El mal, a pesar de su gravedad, daba todavía mucha espera. El presbítero, después canónigo, don Miguel Mendoza, amigo de Morante, le hizo algunas visitas que le agradeció vivamente. Esto alentó a Mendoza, quien, conociendo que él no era hombre para Morante, sólo trató de atraerlo con palabras cariñosas, evitando toda discusión a que éste parecía inclinado. Por este medio ganó su voluntad y consiguió por fin confesarlo.

El mismo día en que esto sucedió, Morante, como volviendo en sí, hizo llamar en la noche a don Mariano Palacios, su antiguo compañero, y nuestro, llegado de Buenos Aires. Al verlo le dijo: “Esta mañana he tenido una debilidad: me he confesado; pero voy a protestar de lo que he hecho”. Dictó en pocas palabras la protesta y encargó las fórmulas a Palacios, próximo a recibirse de escribano, encargándosele traer todo escrito para firmar al siguiente día.

Al retirarse Palacios encontró cerca de la casa de Morante dos clérigos, de los que sólo conocía al señor Mendoza. Se detuvo y los vio entrar en la casa de Morante. Después se supo que el otro eclesiástico era el señor don José Iñiguez, sacerdote de maneras sencillas, de eminentes, virtudes y de gran saber.

Mendoza, habiendo presentado a señor Iñiguez y al cabo de una conversación en que Morante tomó parte como en perfecta salud, se retiró solo.

Después de una larga conferencia privada y en voz baja, se retiró también el señor Iñiguez.

Morante llamó en seguida y encargó, si no estamos equivocados, a don Anselmo Silva, residente ahora en Rancagua, dijera al señor Mendoza lo esperaba al día siguiente.

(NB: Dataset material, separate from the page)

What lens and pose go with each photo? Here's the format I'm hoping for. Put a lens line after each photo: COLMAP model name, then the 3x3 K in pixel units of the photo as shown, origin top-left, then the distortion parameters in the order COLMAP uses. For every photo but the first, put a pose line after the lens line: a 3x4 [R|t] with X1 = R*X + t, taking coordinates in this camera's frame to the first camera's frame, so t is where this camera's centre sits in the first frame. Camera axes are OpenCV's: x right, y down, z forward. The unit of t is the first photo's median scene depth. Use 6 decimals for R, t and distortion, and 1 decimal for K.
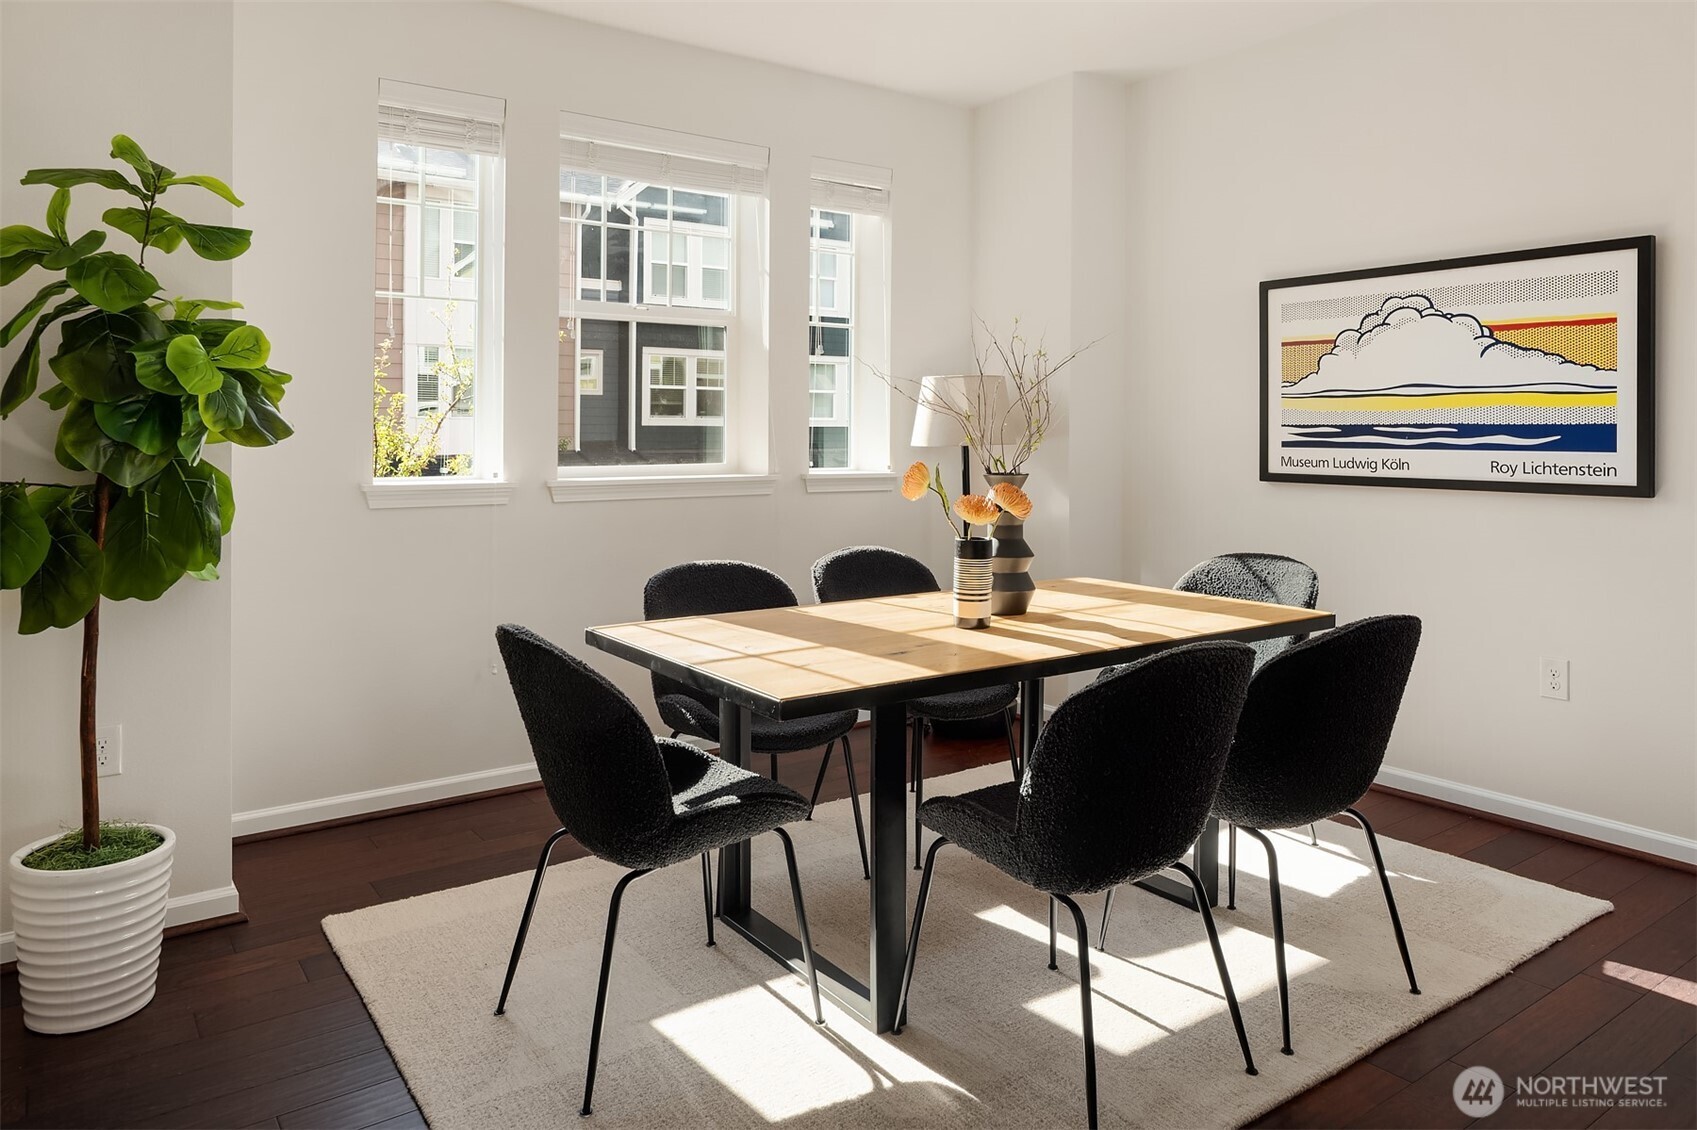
lens RADIAL K [[1158.3, 0, 835.0], [0, 1158.3, 429.7], [0, 0, 1]] dist [-0.001743, -0.000468]
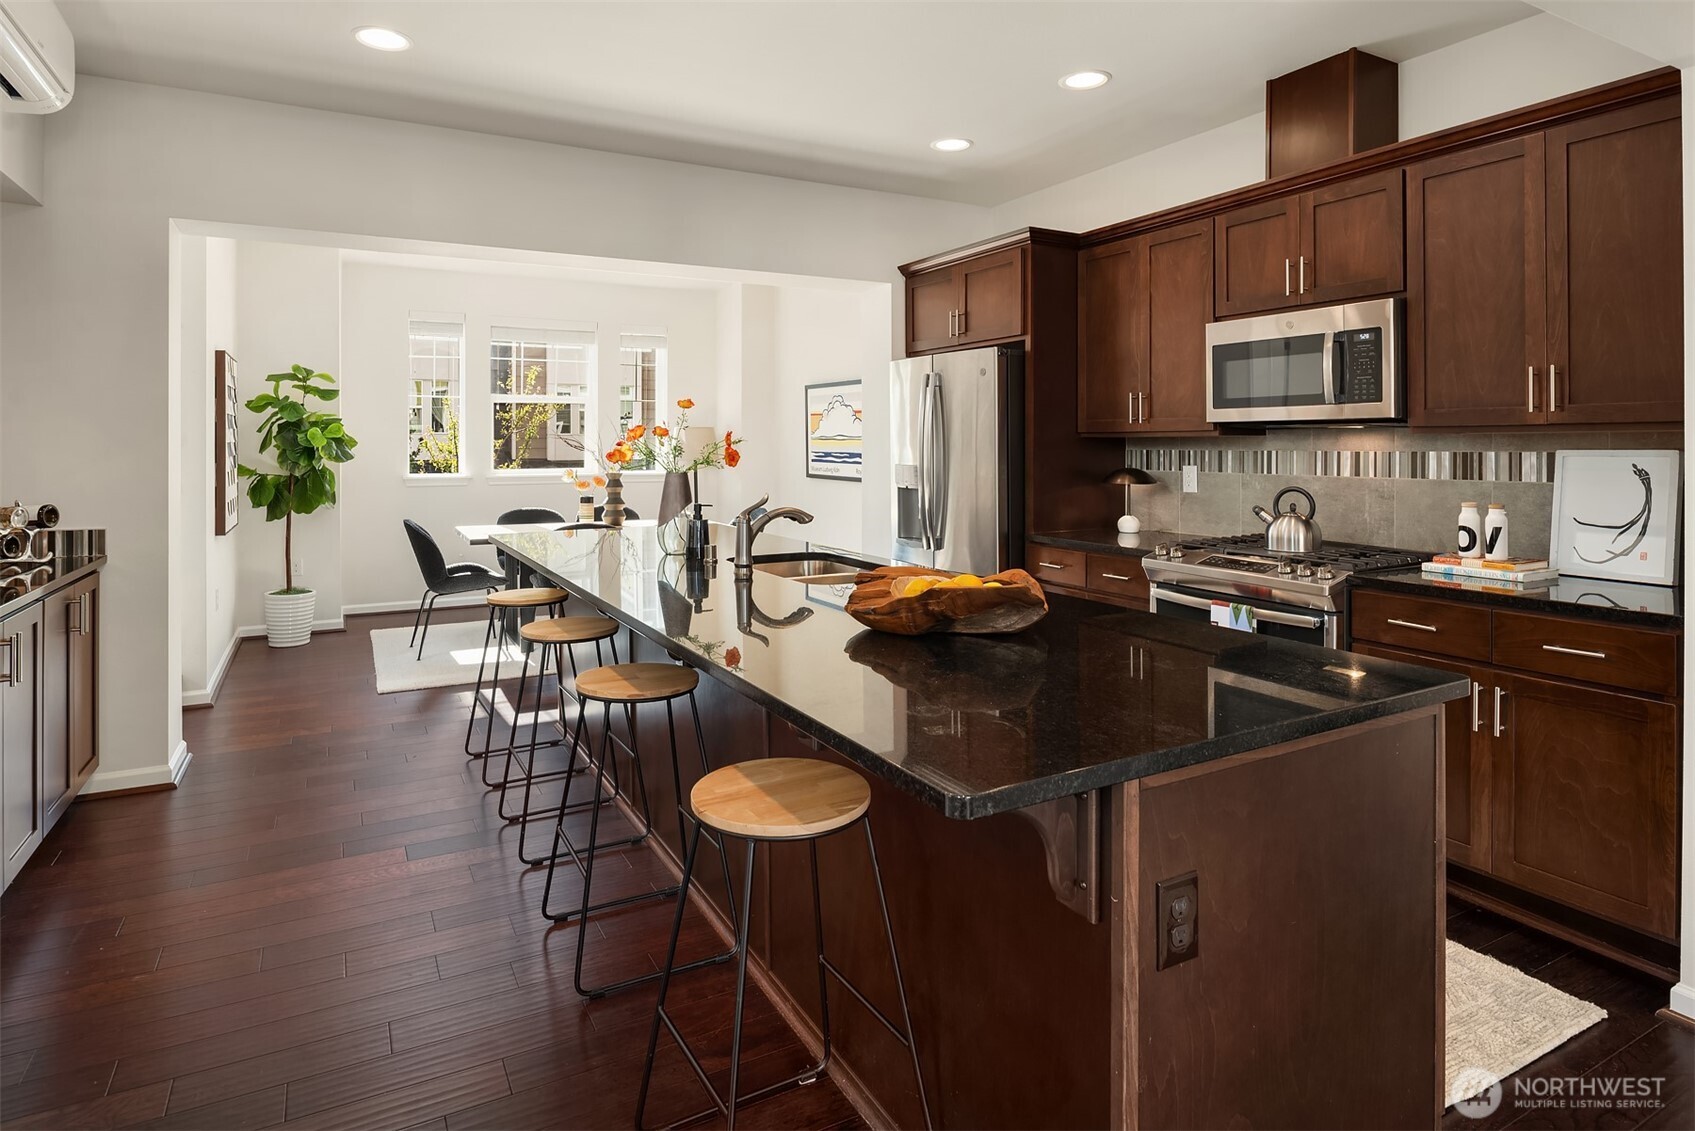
lens RADIAL K [[924.8, 0, 813.0], [0, 924.8, 444.4], [0, 0, 1]] dist [-0.005519, -0.003224]
pose [[0.990731, 0.003463, -0.135794, 0.742470], [-0.001736, 0.999916, 0.012839, -0.047182], [0.135827, -0.012485, 0.990654, -0.859075]]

El señor Silva, que con un cariño y fidelidad altamente laudables no se separó de Morante hasta el cementerio, cumplió sin duda su encargo.

Palacios se dirigió en la mañana siguiente a casa de Morante, sin llevar la protesta escrita, porque se proponía hacerlo bajo su dictado.

Apenas entró al patio, oyó con sorpresa la voz robusta del señor Mendoza que dictaba a Morante palabras de arrepentimiento y consuelo, y que Morante repetía con fervor y entonación que apagaba la de aquel antiguo sochantre de la Catedral.

Palacios habló con la señora de Morante sin dejarse ver de éste, y se retiró.

Según nuestra invencible costumbre de no visitar enfermos de gravedad, de acuerdo con Palacios, lo esperábamos en el Café de la Nación con el mayor interés. Allí supimos todo lo que hemos referido y calculamos lo siguiente respecto a las últimas resoluciones de Morante.

Al retirarse el señor Mendoza el día anterior, después de haberlo confesado por primera vez, debió pensar que aquel acto había tenido lugar más por con descendencia que por convicción. (Esto lo prueba la protesta proyectada). El señor Mendoza, no encontrándose capaz de convencer a Morante, acudió al señor Iñiguez, que por lo visto lo consiguió completamente en la conferencia referida.

Morante, después de recibir los sacramentos, vivió aún muchos días, dando pruebas de la sinceridad de su arrepentimiento, si no tan espléndidas como las de sus antiguos admiradores Lafinur y C. Henríquez, no menos claras y sinceras.

Su edad sería de 52 a 54 años.

Morante dejó varios manuscritos: entre ellos Los Templarios, tragedia traducida por él del francés, en verso, y de cuyo autor no estamos seguros, por haber conocido otras sobre el mismo argumento.

Morante, al traducirla, la había acompañado de extensas y numerosas notas históricas en que manifestaba su vasta erudición.

Hasta hace poco hemos conservado una “Despedida de mi patria y de mis amigos”, que suponemos escrita al emprender su último viaje a Chile.

En esta composición hacía recuerdos de su niñez y de su madre, que no era posible leer sin conmoverse. Era notable, sobre todo, el fin, por la exactitud con que describe el desamparo de los últimos años de su vida.